RE: Research Shows Just How Much People Hate A Winner

From: Emlyn O'regan (oregan.emlyn@healthsolve.com.au)
Date: Sun Mar 17 2002 - 20:51:57 MST


To me there seems to be a fundamental problem with the game structure. As I
understood from an (admittedly brief) skim of the paper, it went like this:

For each player:
- Get a sum of money (uneven; some players get more than others).
- Bet a sum of money (1 chance of triple money, 2 chances of lose bet)
- Choose which players to burn, and by how much.

The first two steps are totally in isolation from one player to another; one
player's bets make no effect on other players. Each player can see what is
happening for all players, however. This is meant to inform them of the
inbalance (inequity) in the game.

My problem is with the third step.

The third step displays a grid with all player's earnings, and lets each
player choose how much to burn each other player, clearly showing the effect
on the burner - the player may experiment with different options before
comitting to a decision.

The problem is this... at the third step, the players are presented only
with the option to burn. Not burning seems to be performed by burning each
player for 0.

So the experimental subject is presented with a stage in the experiment
which appears to have no purpose; it's like a trick question. The subject
must ask "why is this here? am I missing something?"

I think it is likely that many players burnt others because they felt they
were expected to do something in the third stage. After all, these
experimenters are paying cash; you want to keep them happy. Doing nothing
doesn't seem to be, well, grateful, or being a team player, or whatever.
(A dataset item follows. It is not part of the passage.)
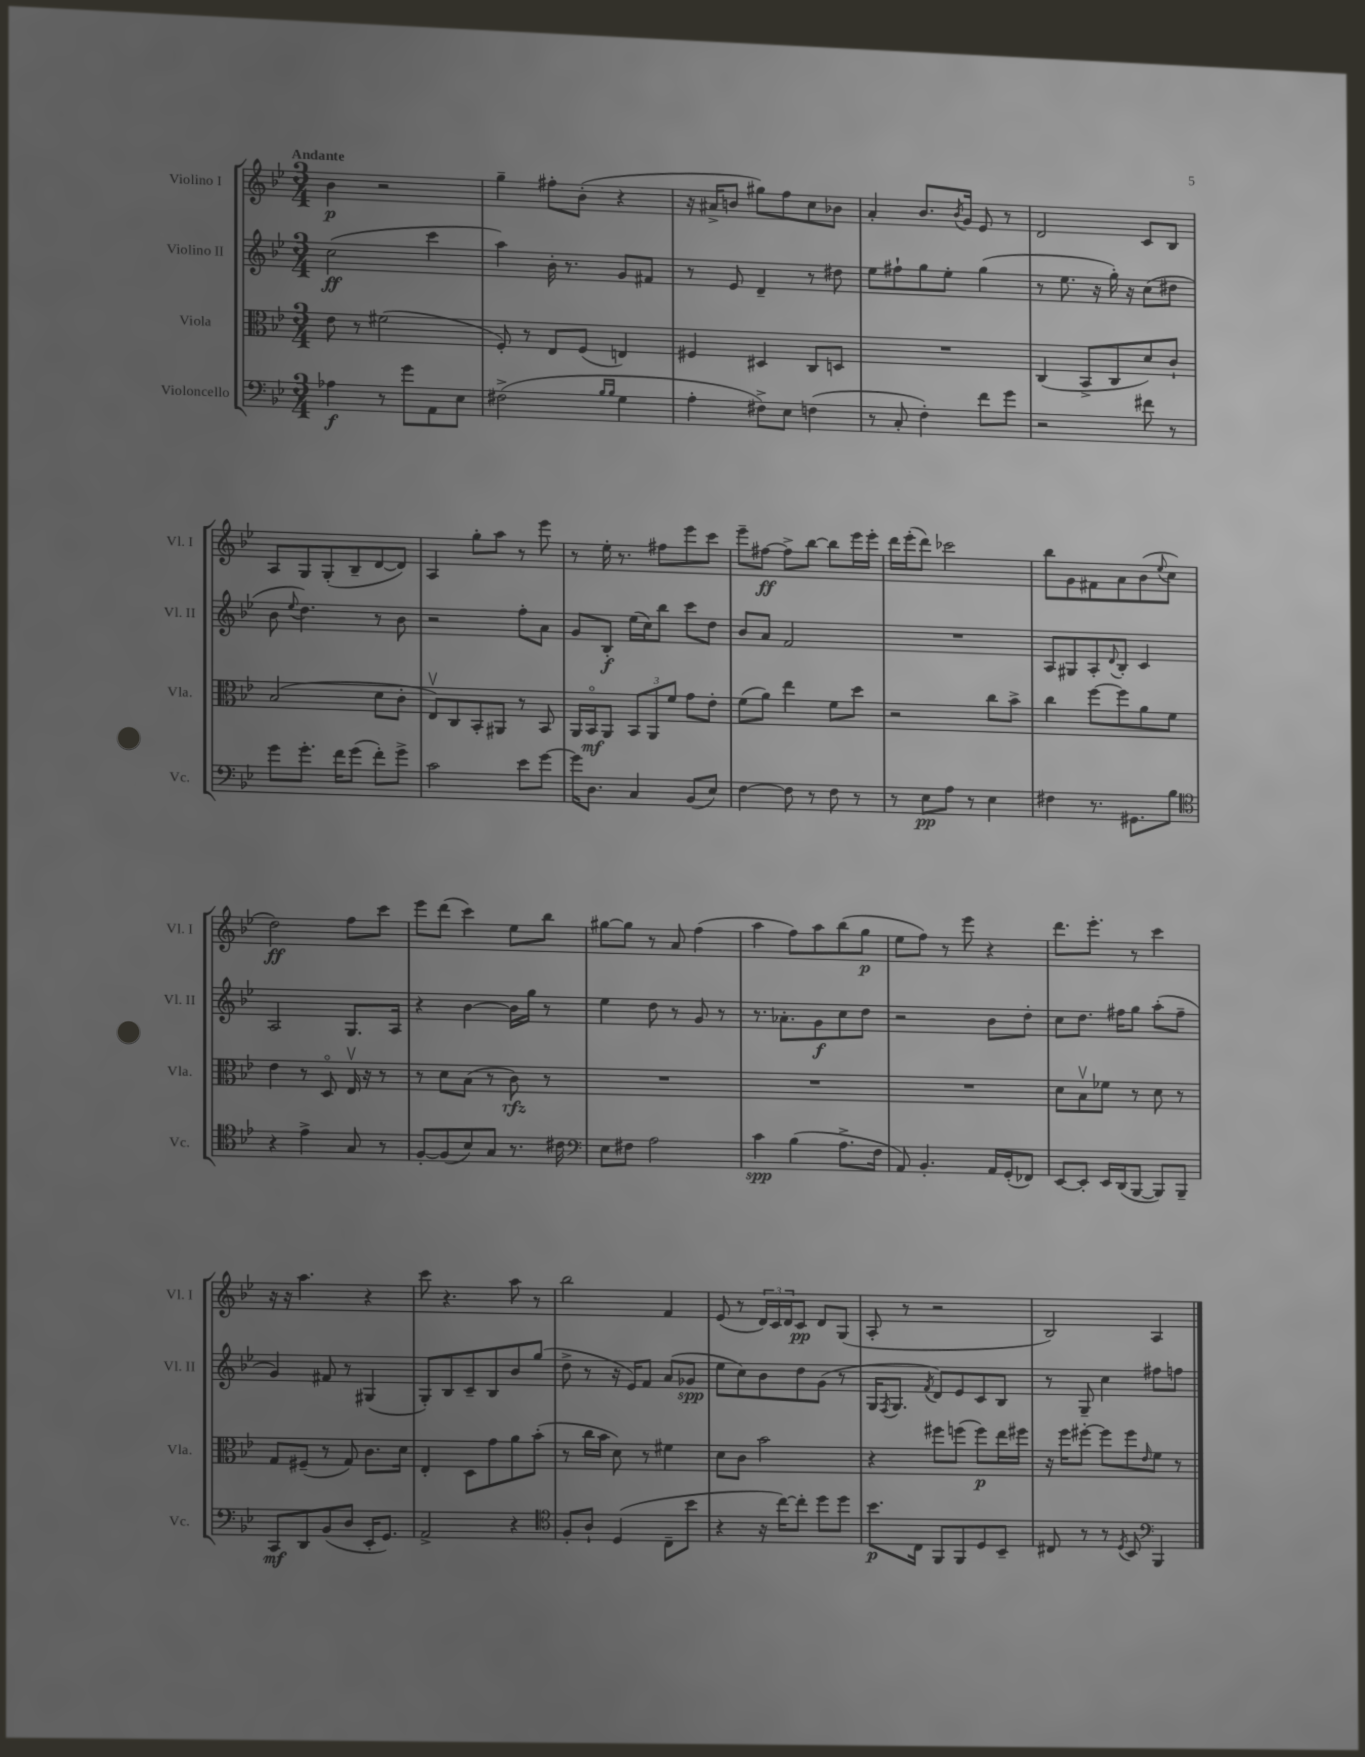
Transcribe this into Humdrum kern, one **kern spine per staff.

So, I suspect that experimental subjects felt some kind of implicit pressure
from the experimenters, via this burning screen at stage three, to burn the
other players.

If such an expectation exists, then the experiment echoes the classic
experiment in which a person will administer electric shocks to another
person until they think that person has died, if an authority figure (white
lab coat) stands next to them and orders them to continue.

How would you fix this methodologically? For starters, you would make the
experimental subject make a deliberate choice to go to the burning stage,
which didn't make it feel like the "right path", but rather like a purely
optional stage.

Also, you might allow giving money to others at cost to yourself, as well as
punishment at cost to yourself. If the experimenters are correct about
burning behaviour as deliberate, the subject should seek out the punitive
option, and should choose it even in the face of being able to reward
instead.

Emlyn

> ------ Forwarded Message
> From: Kennita Watson <kennita@kennita.com>
> Date: Sat, 16 Mar 2002 12:07:45 -0800
> Subject: Research Shows Just How Much People Hate A Winner
[snip]
>
> The researchers, Professor Andrew Oswald of the University of
> Warwick and
> Dr. Daniel Zizzo of Oxford, designed a new kind of
> experiment, played with
> real cash, in which subjects could anonymously burn away
> other people s
> money -- but only at the cost of giving up some of their own.
>
> Despite this cost to themselves, and contrary to economists usual
> assumptions, 62% of those tested chose to destroy part of other test
> subjects cash. In the experiment, half of all the laboratory
> earnings were
> deliberately destroyed by fellow subjects.